How does a buy to let mortgage differ to a residential mortgage?
A buy to let mortgage is assessed differently to a residential mortgage as the lender is mainly concerned about how much income your property will generate rather than your own income and expenditure, but lenders normally require you to be earning an income. Lenders generally need the rental income to be between 125% and 145% of the monthly mortgage payments.
As all mortgage lenders have different criteria for buy to let investments call our specialist buy to let mortgage broking team on 01707 872000 to find the most suitable buy to let mortgage for you.
Considering a let to buy?
If you move out of your own home and rent it out this is referred to as a let to buy, however you will still need a buy to let mortgage for your property.
You can ask your current lender to switch your mortgage or find a new lender offering a buy to let mortgage. Our mortgage brokers can assist you with ‘let to buy’ mortgages so contact us now.
Key considerations before taking out a buy to let mortgage
- Understand UK legislation and regulation so you make the most tax efficient purchase. Remember the amount of tax relief for buy to let landlords will change in 2020.
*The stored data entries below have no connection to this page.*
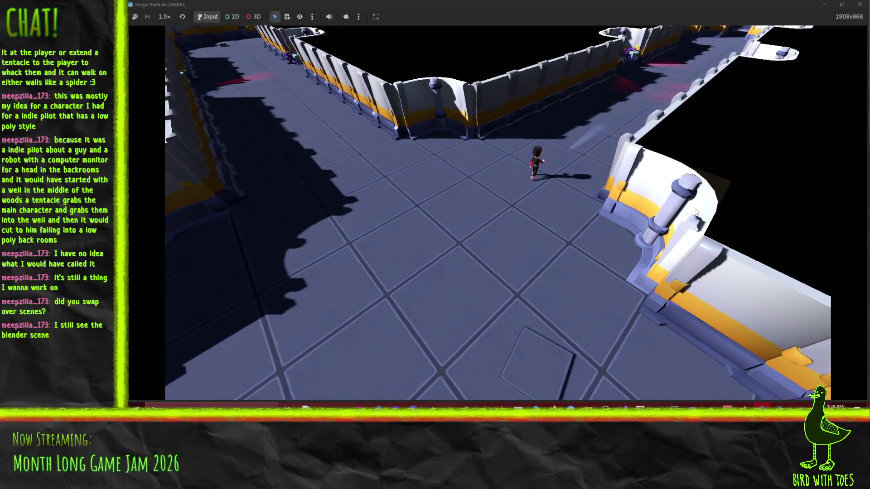
{"action": "key", "text": "d"}
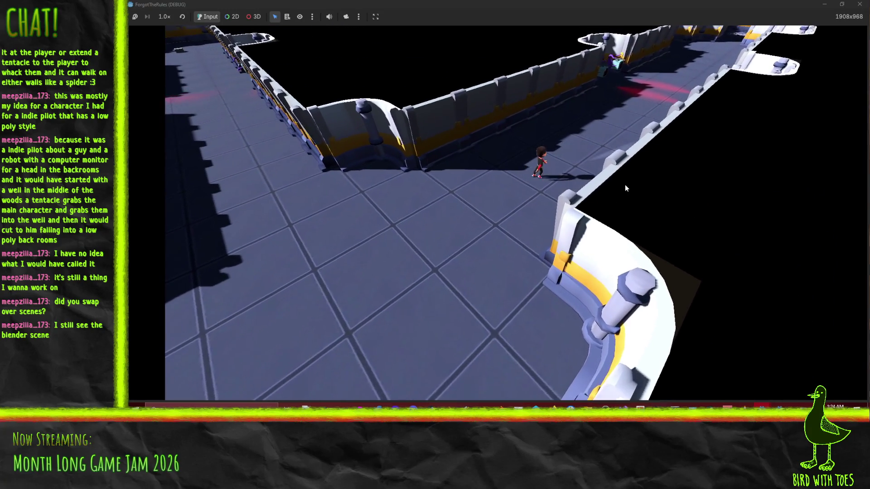
{"action": "key", "text": "w"}
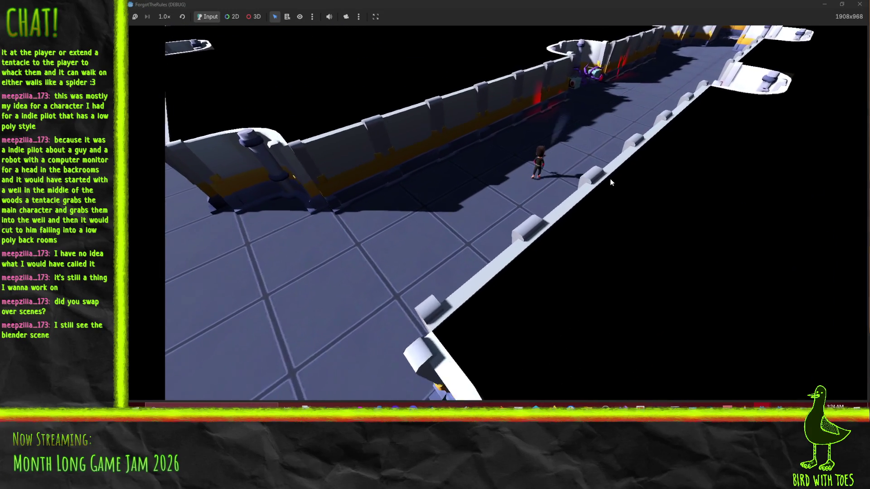
{"action": "key", "text": "w"}
{"action": "key", "text": "w"}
- Consider the type of property you want to buy, the area where you want to purchase and the type of tenants it appeals to.
- Review your responsibilities and decide if you will manage the rental or pay someone to do this for you.
- Remember interest rates on buy to let mortgages tend to be higher than residential mortgage rates.
- Consider affordability. How much you borrow will be determined by the property value and expected rental income, but you may also have to pay maintenance costs or have an empty property when you won’t get rental income.
- Minimum deposits for buy-to-let mortgages are generally higher than for the equivalent residential mortgage.
- Arrangement fees can often be higher for buy to let mortgages.
- You will pay income tax on any profit you make from renting your property, although certain costs associated with maintaining the rental can be offset against the rental income.